§ OBJECTIVE
Can you update the lines from the one with "Drafting the text alternative for this picture of a watch: the" through the one with "The watch shows h=12 m=43" so that "watch" becomes "wristwatch", leaving everything else as is, and give back only those lines?

++++ RECORD LIST ++++

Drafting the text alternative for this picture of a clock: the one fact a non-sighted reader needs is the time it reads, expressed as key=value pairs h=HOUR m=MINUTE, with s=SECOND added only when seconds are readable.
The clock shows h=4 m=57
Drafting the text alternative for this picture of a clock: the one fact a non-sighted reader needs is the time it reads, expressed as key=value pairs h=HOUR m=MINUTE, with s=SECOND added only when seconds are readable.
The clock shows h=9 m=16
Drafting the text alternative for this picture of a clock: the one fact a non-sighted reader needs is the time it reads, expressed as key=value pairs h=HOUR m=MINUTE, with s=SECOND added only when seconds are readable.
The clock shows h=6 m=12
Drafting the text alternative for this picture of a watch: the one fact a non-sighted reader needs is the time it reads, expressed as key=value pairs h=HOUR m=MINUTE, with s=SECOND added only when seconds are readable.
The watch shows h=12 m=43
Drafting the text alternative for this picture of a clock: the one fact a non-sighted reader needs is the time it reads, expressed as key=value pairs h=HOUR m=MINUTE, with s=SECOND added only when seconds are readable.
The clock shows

++++
++++ RECORD LIST ++++

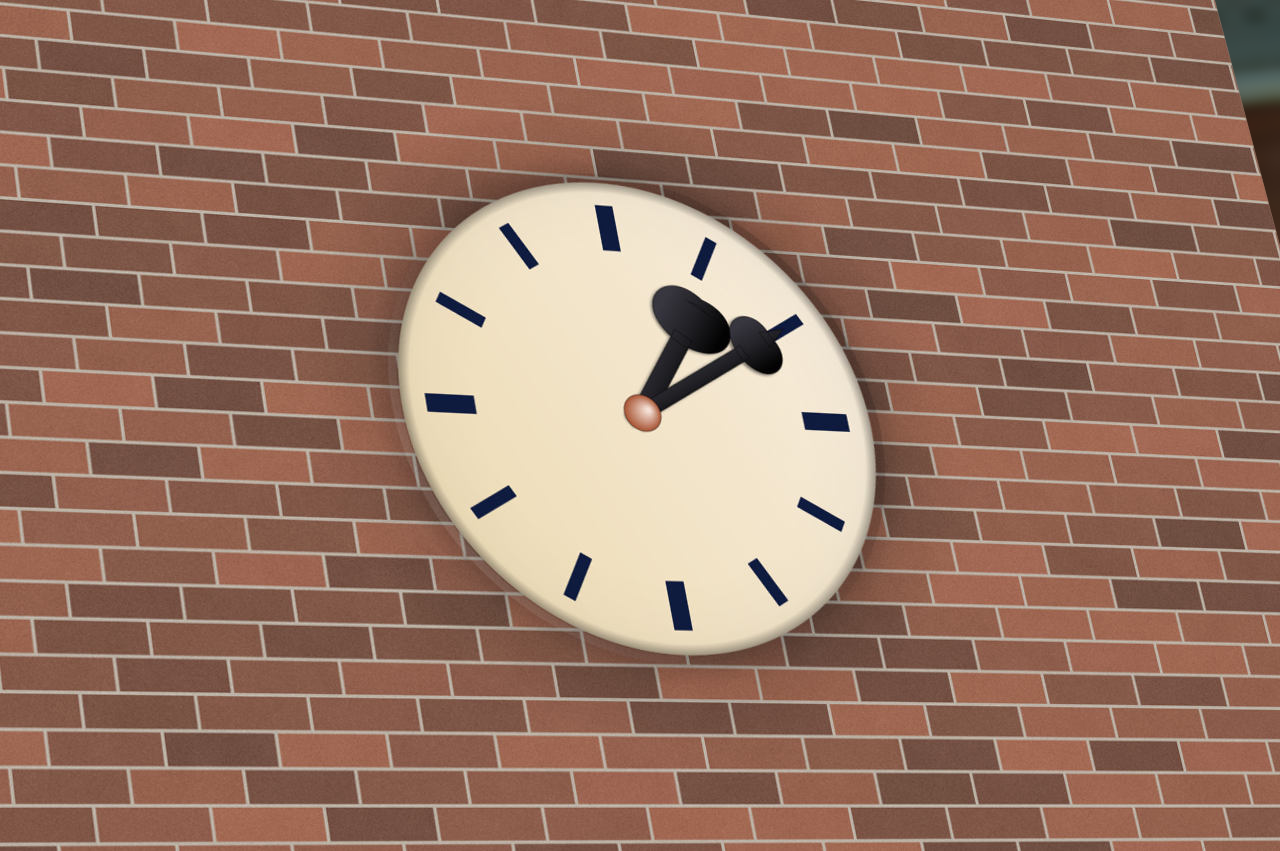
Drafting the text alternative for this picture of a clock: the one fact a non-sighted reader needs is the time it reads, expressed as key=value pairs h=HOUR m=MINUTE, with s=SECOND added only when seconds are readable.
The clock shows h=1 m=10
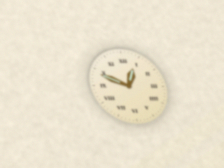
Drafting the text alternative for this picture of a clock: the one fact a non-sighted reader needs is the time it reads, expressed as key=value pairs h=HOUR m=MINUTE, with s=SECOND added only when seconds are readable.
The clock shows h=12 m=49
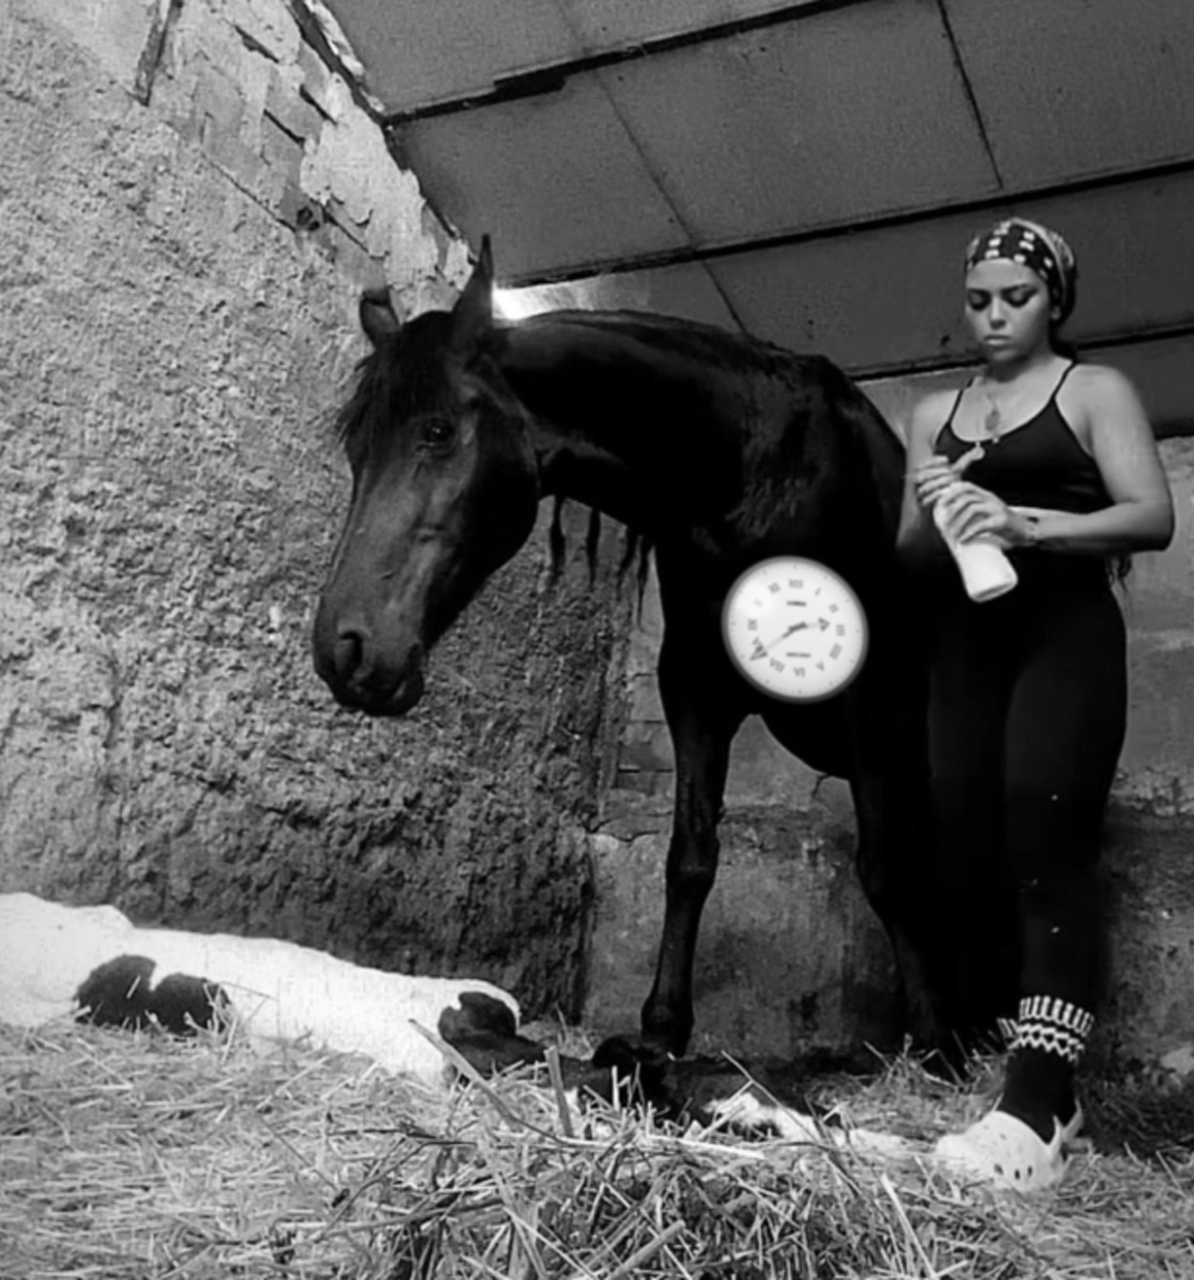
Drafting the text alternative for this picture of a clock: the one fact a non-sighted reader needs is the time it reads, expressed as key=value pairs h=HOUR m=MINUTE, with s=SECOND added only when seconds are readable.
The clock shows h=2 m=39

++++
++++ RECORD LIST ++++

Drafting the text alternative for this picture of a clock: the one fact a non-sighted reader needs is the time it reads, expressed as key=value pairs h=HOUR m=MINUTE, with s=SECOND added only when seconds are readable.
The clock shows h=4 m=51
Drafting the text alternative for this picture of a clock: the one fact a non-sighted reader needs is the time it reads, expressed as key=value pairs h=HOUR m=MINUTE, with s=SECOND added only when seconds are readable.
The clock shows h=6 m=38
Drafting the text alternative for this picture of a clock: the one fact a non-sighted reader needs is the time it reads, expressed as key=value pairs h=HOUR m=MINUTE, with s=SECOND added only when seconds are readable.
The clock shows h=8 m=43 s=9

++++

§ CORRECT OUTPUT
Drafting the text alternative for this picture of a wristwatch: the one fact a non-sighted reader needs is the time it reads, expressed as key=value pairs h=HOUR m=MINUTE, with s=SECOND added only when seconds are readable.
The wristwatch shows h=12 m=43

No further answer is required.